Once copied, the subsequent logins should not ask for password.

Answer 3

Expect is insecure

It drives an interactive session. If you were to pass a password via expect it would be no different from you typing a password on the command line except that the expect script would have retrieve the password from somewhere. It's typically insecure because people will put the password in the script, or in a config file.

It's also notoriously brittle because it waits on particular output as the event mechanism for input.

ssh-agent

ssh-agent is a fine solution if this is script that will always be driven manually. If there is someone who will be logged in to drive the execution of the script than an agent is a good way to go. It is not a good solution for automation because an agent implies a session. You usually don't initiate a session to automatically kick of a script (ie. cron).

ssh command keys

Ssh command keys is your best bet for an automated solution. It doesn't require a session, and the command key restricts what runs on the server to only the command specified in the authorized_keys. They are also typically setup without passwords. This can be a difficult solution to manage if you have thousands of servers. If you only have a few then it's pretty easy to setup and manage.

service ssh accounts

I've also seen setups with password-less service accounts. Instead of the command entry in tehh authorized_keys file, and alternative mechanism is used to restrict access/commands. These solutions often use sudo or restricted shells. However, I think these are more complicated to manage correctly, and therefore tend to be more insecure.

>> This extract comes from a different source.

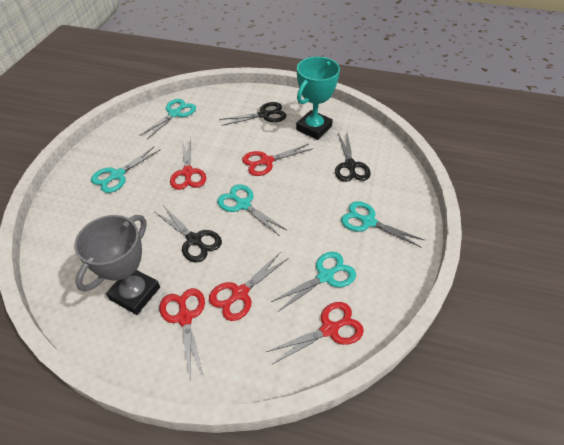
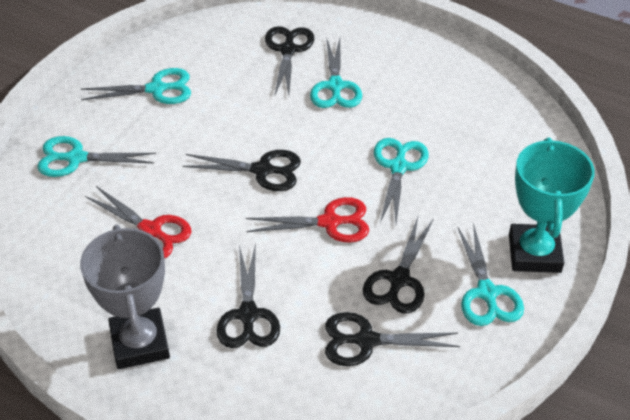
black scissors: 3 -> 5
red scissors: 5 -> 2

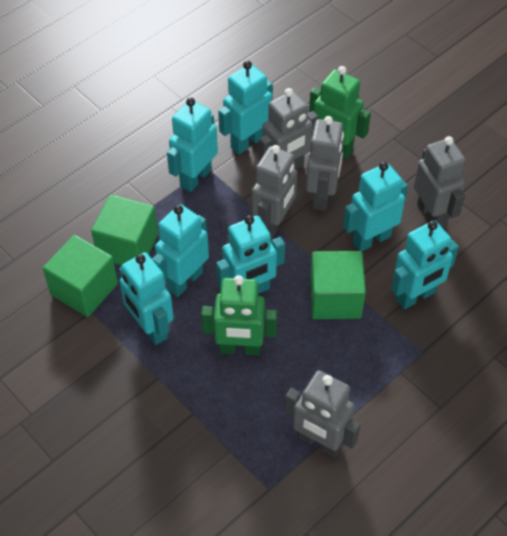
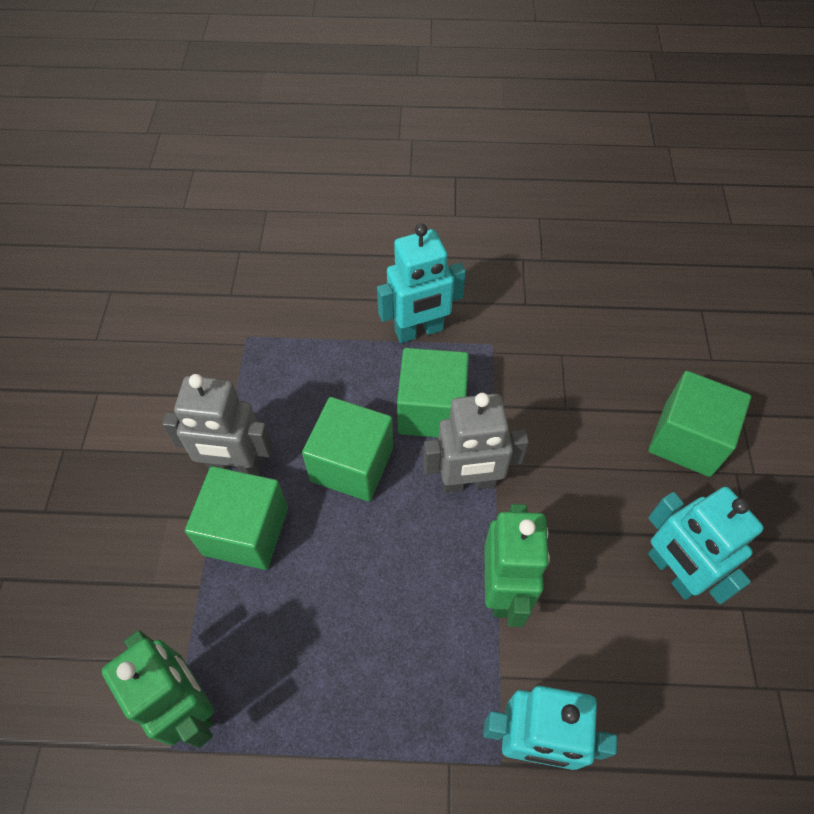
green cube: 3 -> 4
grey robot: 5 -> 2
turquoise robot: 7 -> 3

host to host automatic authentication

You can also setup host 2 host automatic authentication, but there are alot of things to get write to do this correctly. From setting up your network properly, using a bastion host for host key dissemination, proper ssh server configuration, etc. As a result this is not a solution a recommend unless you know what your doing and have the capacity and ability to set everything up correctly and maintain it as such.

Answer 4

The right way to do that is as follows:

1. Ensure that all your users are using ssh-agent (nowadays this is the default for most Linux systems). You can check it running the following command:

   echo $SSH_AUTH_SOCK

   If that variable is not empty, it means that the user is using ssh-agent.

2. Create a pair of authentication keys for every user ensuring they are protected by a non empty passphrase.

3. Install the public part of the authentication keys on the remote host so that users can log there.

4. You are done!

Now, the first time an user wants to log into the remote machine from some session it will have to enter the passphrase for its private key.

In later logins from the same session ssh-agent will provide the unlocked key for authentication in behalf of the user that will not be required to introduce the passphrase again.